Electronic Discovery and Lessons from the University of Montreal Case

Anyone involved in a lawsuit may be asked to deliver copies of documents to the other side. As more and more businesses go paperless and people rely on e-mail and other electronic communications, saving and producing electronic records has moved to the forefront of disputes. On January 10, 2010, a federal court in New York issued an unusually strong order describing what people need to do to ensure that their records are available when requested. This is likely to become a leading opinion on the subject in federal cases. I expect that Oregon and Washington state courts are likely to set similar standards.

Although most of the problems in lost document situations involve businesses with many employees, it is also possible for individuals to lose documents.  For example, in divorce cases, financial records often are important.  If these aren’t kept, it may prove necessary to get new copies.
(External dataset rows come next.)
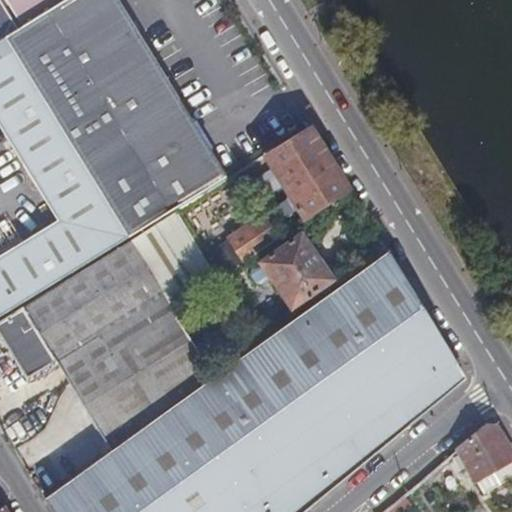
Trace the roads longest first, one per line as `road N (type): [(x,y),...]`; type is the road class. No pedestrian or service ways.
road 1 (secondary): [(504,387),(268,0)]
road 2 (residential): [(504,387),(349,511)]
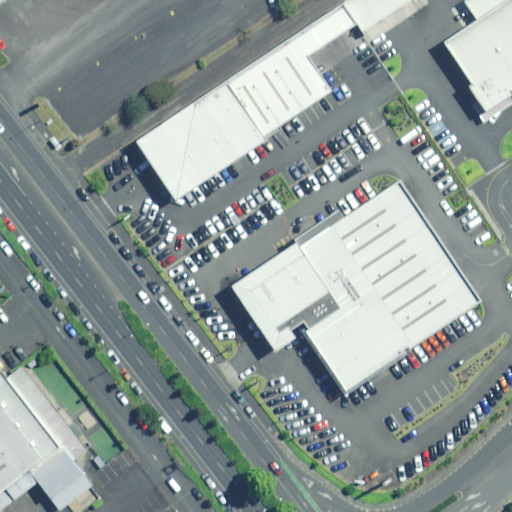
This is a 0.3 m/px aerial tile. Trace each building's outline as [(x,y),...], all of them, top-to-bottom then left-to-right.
[(476,20),(443,43),(471,84),(467,87),(477,101),(471,105),(483,122),(511,102),(508,97),(511,95),(508,92),(511,89),(511,0),(465,0),(463,1),(464,2),(476,20)] [(338,5),(133,142),(174,202),(279,131),(276,127),(328,92),(305,57),(352,26),(338,5)] [(405,177),(238,286),(278,346),(306,328),(348,392),(486,301),(405,177)] [(0,495),(61,449),(0,370),(0,495)] [(91,487),(67,456),(36,479),(60,510),(91,487)]
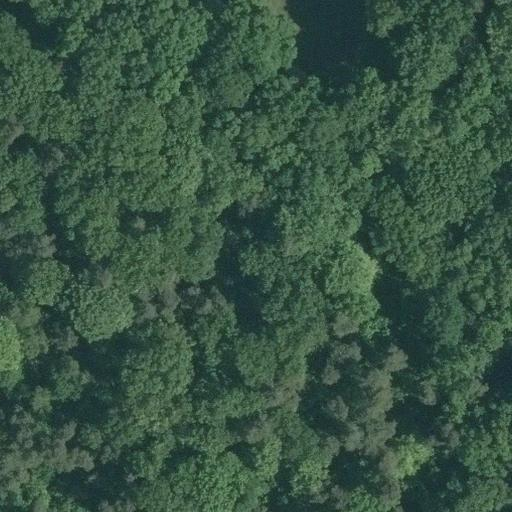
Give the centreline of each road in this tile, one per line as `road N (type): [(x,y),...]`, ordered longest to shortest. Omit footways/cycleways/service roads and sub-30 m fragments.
road 1 (track): [(311,511),(389,415),(400,377),(373,230),(400,170)]
road 2 (track): [(511,257),(400,170),(344,114)]
road 3 (track): [(344,114),(210,0)]
road 4 (track): [(344,114),(390,0)]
The problem came up in a securities case involving almost 100 investors, led by the Pension Committee of the University of Montreal Pension Plan, who sued various managers, administrators, auditors, directors, brokers, and custodians of two hedge funds that failed in 2003. The defendants claimed that thirteen of the plaintiffs had not properly saved and delivered electronic records, and asked the court to penalize the plaintiffs.

The court found all thirteen of the challenged plaintiffs were careless in preserving electronic records, resulting in the loss of records, but that nothing was purposefully destroyed.

The court’s analysis of the case took four steps:

1.    How bad was the plaintiffs’ behavior?

2.    How does the duty to preserve evidence interact with loss of records?

3.    Who has to prove that evidence has been lost or not lost?

4.    What remedy should the court order?

How Bad is Bad?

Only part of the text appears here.